By Josh Davis, Associate Editor
(May 24, 2018) For decades in the borough sometimes known as East Berlin, the Old Fashioned Memorial Day Parade was an important cultural event, akin to a second Christmas, according to co-organizer Gregory Purnell of the Berlin Community Improvement Association committee that sponsors the annual event.
“For the last 60 years – probably more – the Duncan-Showell American Legion has used this week before Memorial Day and the Memorial Day holiday to commemorate the veterans who have gone on – and they go all out,” Purnell said.
This week, Legion members and other volunteers will place more than 300 flags in area cemeteries before ceremonies on Sunday and Monday.
“All of the members … will get a flag. As long as we know that they’re a veteran, they’ll get a flag,” Purnell said. “This is just something that has always been done. The older guys taught us how to do it and why they do it, and we’ve just followed through.”
Memorial Day Services are scheduled on Sunday at 8 a.m. at the downtown memorial on the corner of Main Street and Baker Street, and at 10 a.m. at the Saint Paul United Methodist Church on Flower Street.
During the Saint Paul service, Legion members will read the names of “maybe a couple hundred” deceased veterans associated with the Duncan-Showell Post 231, Purnell said.
“We’ll read off all those names, then we’ll fire off the gun salute, blow ‘Taps.’ After that, they’ll disperse and usually come to the post and have a little dinner,” Purnell said.
Remembrances are also planned in area cemeteries on Monday, starting in Whaleyville at 8 a.m. and traveling to the Curtis United Methodist Church in Bishopville, Fooks Cemetery on Route 611, New Bethel Cemetery in Germantown, and Saint Paul Cemetery on Bay Street in Berlin.
Purnell said it means “more than you know” to see people just show up and remember those who served and who sacrificed.
“There’s a certain pride that comes with knowing that their family member was a veteran. But it really comes to them when they hear those ‘Taps’ or those shots – that three-gun salute,” Purnell said. “The first one you hear startles you, but the next ones you could hear a pin drop.
“It means a lot to those people, because you’re celebrating them,” he added. “We’re inviting everyone to come honor those vets and we’re trying to make those ceremonies meaningful to all of the veteran families, regardless of which war or battle, and also to honor those serving now.”
The finale, the annual Old Fashioned Memorial Day Parade, will start at 11 a.m. on Monday at Stephen Decatur Middle School and travel southwest on Flower Street to a staging area near Dr. William Henry Park. Free parking is available in a lot opposite the park.

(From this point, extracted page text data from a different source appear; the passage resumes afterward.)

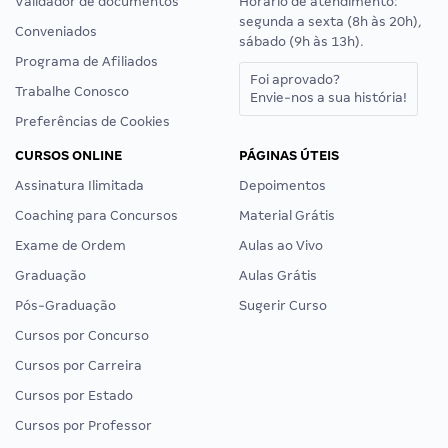
Validador de documentos
Horário de atendimento:
segunda a sexta (8h às 20h),
Conveniados
sábado (9h às 13h).
Programa de Afiliados
Foi aprovado?
Trabalhe Conosco
Envie-nos a sua história!
Preferências de Cookies
CURSOS ONLINE
PÁGINAS ÚTEIS
Assinatura Ilimitada
Depoimentos
Coaching para Concursos
Material Grátis
Exame de Ordem
Aulas ao Vivo
Graduação
Aulas Grátis
Pós-Graduação
Sugerir Curso
Cursos por Concurso
Cursos por Carreira
Cursos por Estado
Cursos por Professor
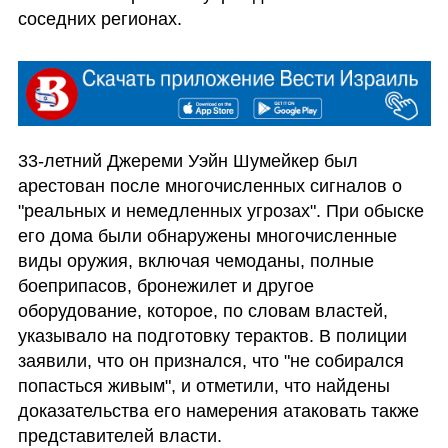
соседних регионах.
33-летний Джереми Уэйн Шумейкер был 
арестован после многочисленных сигналов о 
"реальных и немедленных угрозах". При обыске 
его дома были обнаружены многочисленные 
виды оружия, включая чемоданы, полные 
боеприпасов, бронежилет и другое 
оборудование, которое, по словам властей, 
указывало на подготовку терактов. В полиции 
заявили, что он признался, что "не собирался 
попасться живым", и отметили, что найдены 
доказательства его намерения атаковать также 
представителей власти.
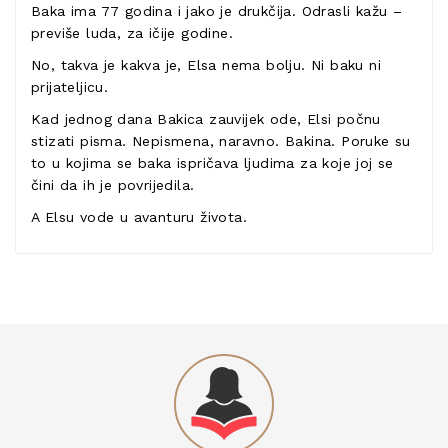
Baka ima 77 godina i jako je drukčija. Odrasli kažu –
previše luda, za ičije godine.
No, takva je kakva je, Elsa nema bolju. Ni baku ni
prijateljicu.
Kad jednog dana Bakica zauvijek ode, Elsi počnu
stizati pisma. Nepismena, naravno. Bakina. Poruke su
to u kojima se baka ispričava ljudima za koje joj se
čini da ih je povrijedila.
A Elsu vode u avanturu života.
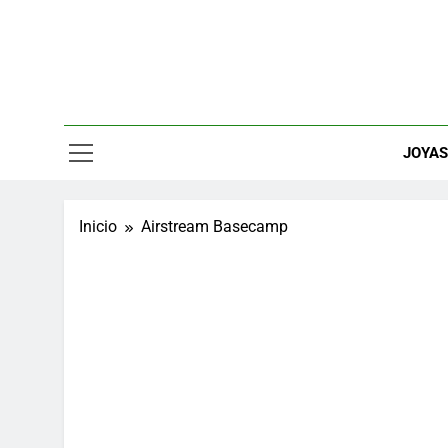
Saltar
al
contenido
Relojes, M
JOYA
Inicio
Airstream Basecamp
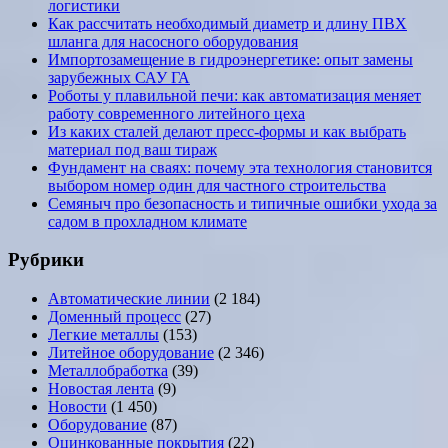
логистики
Как рассчитать необходимый диаметр и длину ПВХ
шланга для насосного оборудования
Импортозамещение в гидроэнергетике: опыт замены
зарубежных САУ ГА
Роботы у плавильной печи: как автоматизация меняет
работу современного литейного цеха
Из каких сталей делают пресс-формы и как выбрать
материал под ваш тираж
Фундамент на сваях: почему эта технология становится
выбором номер один для частного строительства
Семяныч про безопасность и типичные ошибки ухода за
садом в прохладном климате
Рубрики
Автоматические линии
(2 184)
Доменный процесс
(27)
Легкие металлы
(153)
Литейное оборудование
(2 346)
Металлобработка
(39)
Новостая лента
(9)
Новости
(1 450)
Оборудование
(87)
Оцинкованные покрытия
(22)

This year, the parade will honor Korean War veterans from Berlin and members of the VFW Post 10159 from Salisbury. The Salisbury contingent has “been in every parade” during the last 22 years, Purnell said.
The event will also recognize former parade organizer Jesse Turner, who passed away last year.

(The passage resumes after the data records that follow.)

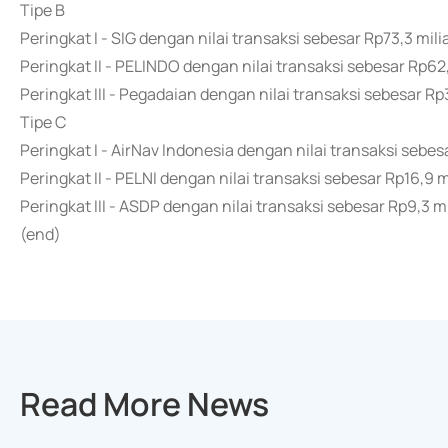
Tipe B
Peringkat I - SIG dengan nilai transaksi sebesar Rp73,3 milia
Peringkat II - PELINDO dengan nilai transaksi sebesar Rp62,
Peringkat III - Pegadaian dengan nilai transaksi sebesar Rp3
Tipe C
Peringkat I - AirNav Indonesia dengan nilai transaksi sebesa
Peringkat II - PELNI dengan nilai transaksi sebesar Rp16,9 mi
Peringkat III - ASDP dengan nilai transaksi sebesar Rp9,3 mi
(end)
Read More News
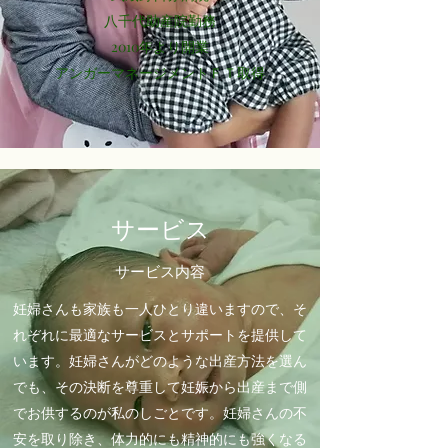
八千代助産院勤務
2010年より開業
​アンガーマネージメントＦＴ取得
サービス
サービス内容
妊婦さんも家族も一人ひとり違いますので、そ
れぞれに最適なサービスとサポートを提供して
います。妊婦さんがどのような出産方法を選ん
でも、その決断を尊重して妊娠から出産まで側
でお供するのが私のしごとです。妊婦さんの不
安を取り除き、体力的にも精神的にも強くなる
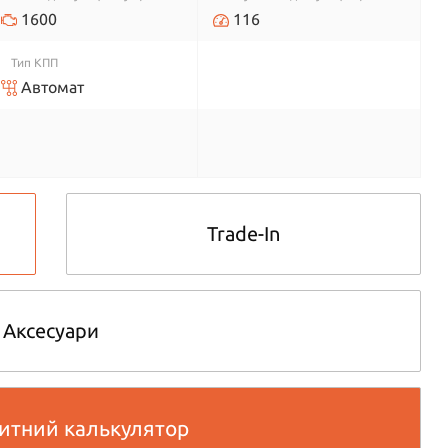
1600
116
Тип КПП
Автомат
Trade-In
Аксесуари
итний калькулятор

“We’re always going to honor him, but the real honorees are the Korean War veterans,” Purnell said. “I can tell you it’s going to be more of a turnout this year, because of those veterans.”
Berlin Mayor Gee Williams will ride near the front of the procession and stop to say a few words at the stage near Henry Park.

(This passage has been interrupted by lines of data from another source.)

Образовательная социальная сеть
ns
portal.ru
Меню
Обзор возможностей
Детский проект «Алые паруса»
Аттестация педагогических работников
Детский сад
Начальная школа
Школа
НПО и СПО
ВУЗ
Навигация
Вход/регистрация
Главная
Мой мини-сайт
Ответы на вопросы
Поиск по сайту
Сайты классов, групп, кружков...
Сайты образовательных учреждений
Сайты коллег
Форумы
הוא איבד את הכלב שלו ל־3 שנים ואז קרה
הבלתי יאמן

Purnell said the parade dates to around the 1930s, when Isaiah Fassett, a Civil War veteran, would march in the parade and attendees would come from as far away as Philadelphia.
“Memorial Day was another Christmas,” Purnell said. “It was celebrated just that much in this community.”
He said the old route, perhaps five miles long, started at the Saint Paul Church on Flower Street, went to Bay Street, then through Germantown to Tyree Church, then back through town on Main Street, to the cemetery on Tripoli Street, and finally down Branch Street and back to the start.
“The parade went that way every year when I was a kid,” Purnell. “And you would always get a brand-new pair of dungarees and a brand-new pair of sneakers for Decoration Day [now Memorial Day].”
He remembers practicing the trumpet during music class and again during a study hall period, twice a day every day, in preparation for the parade.
“When Memorial Day came, [the teacher] let us march in the front of the parade. It was the proudest day – wearing that gold cape with the white shirt, black tie and black pants, and blowing that trumpet – man!” Purnell said.
“You used to say ‘Decoration Day’ and you got people’s attention. Decoration Day has always been in the blood of people who grew up in this community, and that is why they call it the ‘Old Fashioned Memorial Day Parade,’ because they’re trying to rekindle that spirit,” he added.
The parade stalled out and was not held for about 1015 years, but was later revived by Turner and Sandra Oliver during the mid-1990s.
“And once they did that, then we started to have 10-15 units. Now we have 30 units and we’re trying to get more floats and we’re trying to organize it better, and in Jesse’s honor we’re trying to make it a parade parade – not just people coming through,” Purnell said.
“I want to get it out and I want people there, but I also want people to take a minute to pause and remember … it kind of rekindles that spirit,” he said.